What is being asked: An exact transcription of all the records below is required, without any images.

Information given:

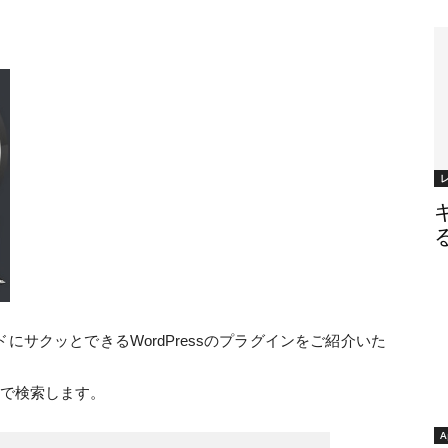
る
サクッとできるWordPressのプラグインをご紹介いた
で検索します。
A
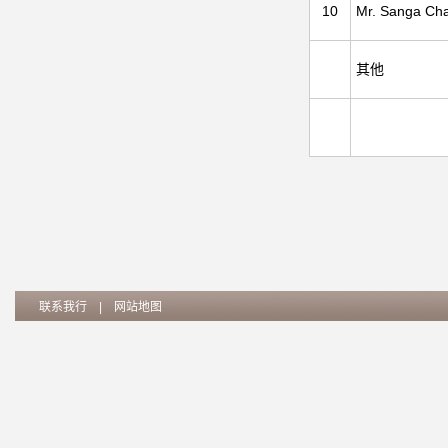
10
Mr. Sanga Cha
其他
联系我行
|
网站地图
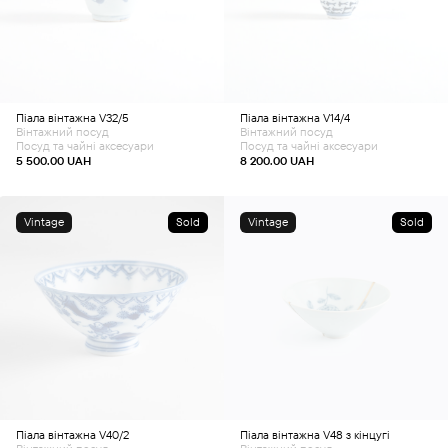
Піала вінтажна V32/5
Піала вінтажна V14/4
Вінтажний посуд
Вінтажний посуд
Посуд та чайні аксесуари
Посуд та чайні аксесуари
5 500.00
UAH
8 200.00
UAH
Vintage
Sold
Vintage
Sold
Піала вінтажна V40/2
Піала вінтажна V48 з кінцугі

Written response:
る
サクッとできるWordPressのプラグインをご紹介いた
で検索します。
A
10
Mr. Sanga Cha
其他
联系我行
|
网站地图
Піала вінтажна V32/5
Піала вінтажна V14/4
Вінтажний посуд
Вінтажний посуд
Посуд та чайні аксесуари
Посуд та чайні аксесуари
5 500.00
UAH
8 200.00
UAH
Vintage
Sold
Vintage
Sold
Піала вінтажна V40/2
Піала вінтажна V48 з кінцугі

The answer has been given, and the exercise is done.